In round two, St-Pierre scored another takedown. He continued striking at the cut above Condit's eye as they wrestled. By the end of the round, the entire right side of Condit's upper body was drenched in blood. It didn't seem to bother him. He howled like a hyena, ready for more.
The real surprise came in the third round. Throughout the fight, Condit performed best when he fought St-Pierre standing up; this time, his left hook hit St-Pierre in the head. He followed it with a right hook, which St-Pierre successfully blocked.
Condit then ducked and shifted his upper body to the right. Catching St-Pierre off guard, he lifted his left foot and kicked him hard in his right temple. St-Pierre immediately fell to the ground. Later, he claimed that he never saw the kick coming.

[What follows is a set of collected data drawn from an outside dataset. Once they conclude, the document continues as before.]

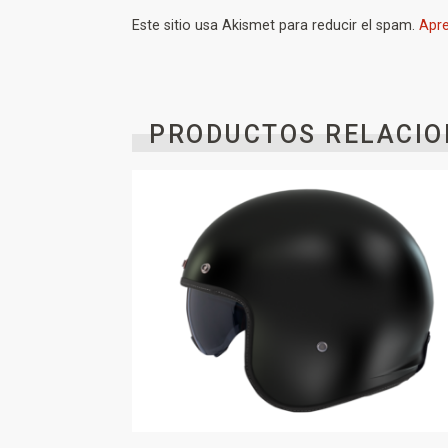
Este sitio usa Akismet para reducir el spam.
Apre
PRODUCTOS RELACIO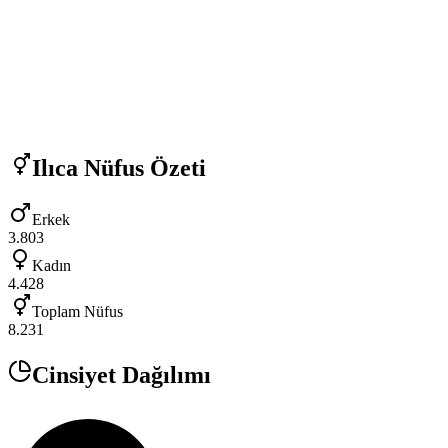
Ilıca
Nüfus Özeti
Erkek
3.803
Kadın
4.428
Toplam Nüfus
8.231
Cinsiyet Dağılımı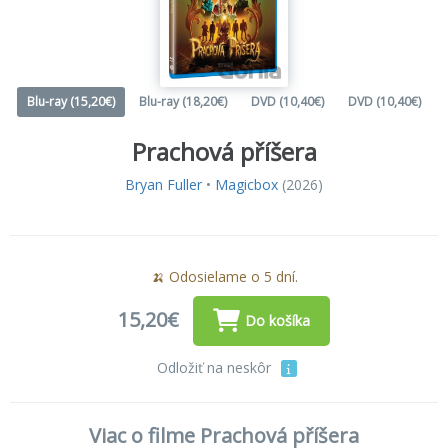
Blu-ray (15,20€)
Blu-ray (18,20€)
DVD (10,40€)
DVD (10,40€)
Prachová příšera
Bryan Fuller
•
Magicbox
(2026)
🍌 Odosielame o 5 dní.
15,20€
Do košíka
Odložiť na neskôr
Viac o filme Prachová příšera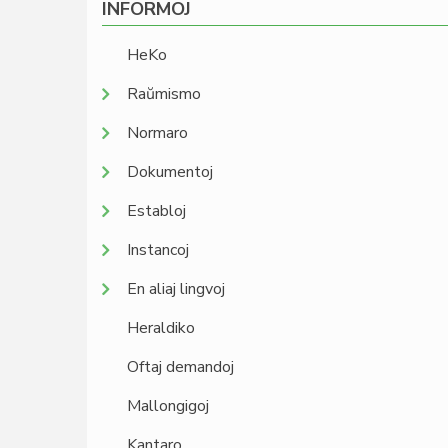
INFORMOJ
HeKo
Raŭmismo
Normaro
Dokumentoj
Establoj
Instancoj
En aliaj lingvoj
Heraldiko
Oftaj demandoj
Mallongigoj
Kantaro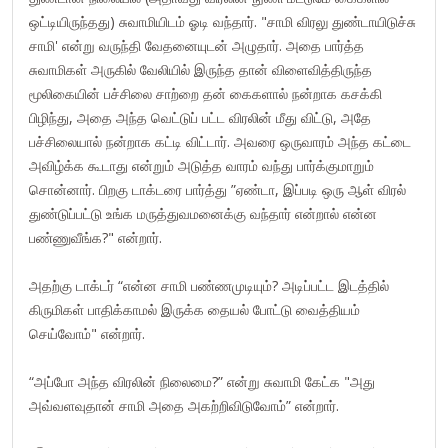
ஒட்டியிருந்தது) சுவாமியிடம் ஓடி வந்தார். "சாமி விரலு துண்டாயிடுச்சு
சாமி' என்று வருந்தி வேதனையுடன் அழுதார். அதை பார்த்த
சுவாமிகள் அருகில் வேலியில் இருந்த தான் விளைவித்திருந்த
மூலிகையின் பச்சிலை சாற்றை தன் கைகளால் நன்றாக கசக்கி
பிழிந்து, அதை அந்த வெட்டுப் பட்ட விரலின் மீது விட்டு, அதே
பச்சிலையால் நன்றாக கட்டி விட்டார். அவரை ஒருவாரம் அந்த கட்டை
அவிழ்க்க கூடாது என்றும் அடுத்த வாரம் வந்து பார்க்குமாறும்
சொன்னார். பிறகு டாக்டரை பார்த்து ”ஏண்டா, இப்படி ஒரு ஆள் விரல்
துண்டுப்பட்டு உங்க மருத்துவமனைக்கு வந்தார் என்றால் என்ன
பண்ணுவீங்க?" என்றார்.
அதற்கு டாக்டர் “என்ன சாமி பண்ணமுடியும்? அடிப்பட்ட இடத்தில்
கிருமிகள் பாதிக்காமல் இருக்க தையல் போட்டு வைத்தியம்
செய்வோம்" என்றார்.
“அப்போ அந்த விரலின் நிலைமை?” என்று சுவாமி கேட்க "அது
அவ்வளவுதான் சாமி அதை அகற்றிவிடுவோம்” என்றார்.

Condit lunged forward and punched him repeatedly. With a lesser opponent, the fight would have ended then and there. It didn't.
The match went on for two more rounds. Condit never regained the flashes of that moment, and St-Pierre reasserted his dominance, leaving the fight with a total of seven takedowns on Condit.
As both waited for the judges to make St-Pierre's title official, a giddy and emotional St-Pierre jumped up and down in anticipation. Condit, on the other side, didn't look exhausted. He looked frustrated.
"Fuck," he mouthed.
Condit's disappointment was unmistakable. The emotional rollercoaster that came with weeks of training and plenty of buildup had culminated in a blown opportunity. The kick that knocked St-Pierre down was likely replaying in Condit's head. In the weeks since the fight, he's avoided the media.
"He might put a little more pressure on himself than he should," Condit's wrestling coach, Israel "Izzy" Martinez, told SFR weeks before the fight. "Carlos is a great guy, but he wants to win. He's had a long time to think about Georges St-Pierre."
But Condit's fans take pride in his performance. That night, Condit became only the second fighter to knock down St-Pierre in his decade-long career.
"He hurt Georges worse than anybody ever hurt him," Kottenstette says. "If it was unlimited rounds, Carlos would fight to the death."
After the fight, St-Pierre looked more banged-up, holding a bag of ice on the golf-ball-sized welt Condit left on his right temple, dried blood (much of it Condit's) caking his face and dark bruises under his eyes. When asked before a cheering stadium how he felt after his triumphant return, St-Pierre mentioned Condit first.
"Carlos gave me my toughest fight," he said. "He lost, but this match will make him a better martial artist, and he's going to come back stronger," he said.
Sherdog currently ranks Condit the second-best welterweight fighter in the world, after St-Pierre. A match between him and another top fighter in his weight class is likely next spring, Kottenstette says.
But for now, Condit's recuperating, keeping a low profile and spending time with his family. His two-year-old son is still too young to completely understand what his dad does for a living.
"At his age, it's really hard to give him context," Condit says. "Sometimes he comes down and watches us wrestle and hit pads. And he's a very gentle kid, and he's also physical—just like I was as a kid. So it's a hard balance. As he gets older, I just need to teach him the context: 'This is what we do in the gym, and outside the gym we don't hit people.' That's hard at this age."